> **INSTRUÇÕES DO EXERCÍCIO**:
**A)** No texto sobre o regresso de Colombo, em que dia entrou ele a barra de Lisboa?
**B)** Selecione cada linha dos registos que contenha a palavra "samples".

> **TEXTO DO EXERCÍCIO**:
"""
Mas, apesar da recomendação proíbitiva dos soberanos, Colombo — no regresso — aportou, intencionalmente, a terras portuguesas. Em 18 de fevereiro de 1493 fundeou nos Açores, no pôrto de S. Lourenço da Ilha de Santa Maria, onde foi pagar uma promessa que fizera à Virgem durante a viagem, a uma capelinha rústica, edificada sobre a rocha, sobranceira ao Oceano vasto que a sua caravela vinha de sulcar pela segunda vez. Depois, aproando novamente à terra portuguesa. entrou a barra de Lisboa a 4 de março, subiu o Tejo, fundeou em frente do Restelo, e foi visitar D. João II — a Vale de Paraíso — que o hospedou durante três dias, presenteando-o, à despedida, com uma mula como sinal de distinção. E só a 13 de março é que levantou ferro para se ir a Sevilha levar, aos castelhanos, a noticia estrondosa do seu feito épico.
"""
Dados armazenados
"""
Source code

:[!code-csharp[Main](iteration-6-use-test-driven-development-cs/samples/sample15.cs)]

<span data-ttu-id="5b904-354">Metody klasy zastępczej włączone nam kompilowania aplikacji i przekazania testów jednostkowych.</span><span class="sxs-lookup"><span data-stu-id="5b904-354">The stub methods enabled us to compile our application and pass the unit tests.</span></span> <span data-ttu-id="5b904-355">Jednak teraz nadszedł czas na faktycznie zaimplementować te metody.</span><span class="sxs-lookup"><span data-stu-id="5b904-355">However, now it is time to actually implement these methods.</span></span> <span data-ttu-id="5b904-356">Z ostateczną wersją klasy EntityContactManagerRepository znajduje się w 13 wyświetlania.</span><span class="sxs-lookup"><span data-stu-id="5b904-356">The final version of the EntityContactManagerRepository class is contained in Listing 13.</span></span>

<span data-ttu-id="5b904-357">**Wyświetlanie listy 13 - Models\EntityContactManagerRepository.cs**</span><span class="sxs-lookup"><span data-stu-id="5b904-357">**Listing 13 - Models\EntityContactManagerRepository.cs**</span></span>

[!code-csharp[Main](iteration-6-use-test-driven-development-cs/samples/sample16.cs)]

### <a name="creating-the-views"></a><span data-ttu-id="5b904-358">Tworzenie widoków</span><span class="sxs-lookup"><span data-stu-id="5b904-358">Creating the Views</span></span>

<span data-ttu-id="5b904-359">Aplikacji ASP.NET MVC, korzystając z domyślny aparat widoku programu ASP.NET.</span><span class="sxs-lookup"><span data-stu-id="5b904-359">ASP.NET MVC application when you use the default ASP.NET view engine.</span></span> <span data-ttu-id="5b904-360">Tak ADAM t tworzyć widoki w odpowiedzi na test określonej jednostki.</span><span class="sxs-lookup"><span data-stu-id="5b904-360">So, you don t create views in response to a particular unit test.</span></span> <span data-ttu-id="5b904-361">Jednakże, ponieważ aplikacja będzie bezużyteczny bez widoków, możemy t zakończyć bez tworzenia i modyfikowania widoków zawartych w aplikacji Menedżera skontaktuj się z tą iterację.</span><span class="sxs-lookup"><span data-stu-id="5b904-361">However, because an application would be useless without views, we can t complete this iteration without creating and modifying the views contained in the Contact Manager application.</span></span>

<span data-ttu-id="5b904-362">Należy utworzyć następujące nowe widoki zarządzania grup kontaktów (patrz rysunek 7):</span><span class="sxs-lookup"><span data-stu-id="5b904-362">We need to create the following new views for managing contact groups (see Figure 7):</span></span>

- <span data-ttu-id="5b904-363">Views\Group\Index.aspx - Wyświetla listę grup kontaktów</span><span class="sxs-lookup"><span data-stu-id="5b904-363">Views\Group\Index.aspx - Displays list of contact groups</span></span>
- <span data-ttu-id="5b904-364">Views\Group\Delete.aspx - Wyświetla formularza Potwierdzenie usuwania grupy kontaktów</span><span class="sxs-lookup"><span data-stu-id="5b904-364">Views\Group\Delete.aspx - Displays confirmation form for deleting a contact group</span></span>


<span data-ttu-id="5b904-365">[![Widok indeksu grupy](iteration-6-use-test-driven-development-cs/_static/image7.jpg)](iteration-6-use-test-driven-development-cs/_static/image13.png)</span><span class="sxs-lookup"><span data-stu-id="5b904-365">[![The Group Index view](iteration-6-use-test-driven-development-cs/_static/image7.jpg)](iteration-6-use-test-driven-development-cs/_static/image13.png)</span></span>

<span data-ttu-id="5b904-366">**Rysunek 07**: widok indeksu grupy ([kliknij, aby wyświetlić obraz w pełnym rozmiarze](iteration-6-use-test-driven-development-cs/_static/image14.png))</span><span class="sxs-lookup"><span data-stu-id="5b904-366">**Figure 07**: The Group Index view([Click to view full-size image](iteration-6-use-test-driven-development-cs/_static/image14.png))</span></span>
"""
> **SOLUÇÕES POR TAREFA**:
**A)** A 4 de março.

**B)**
:[!code-csharp[Main](iteration-6-use-test-driven-development-cs/samples/sample15.cs)]
[!code-csharp[Main](iteration-6-use-test-driven-development-cs/samples/sample16.cs)]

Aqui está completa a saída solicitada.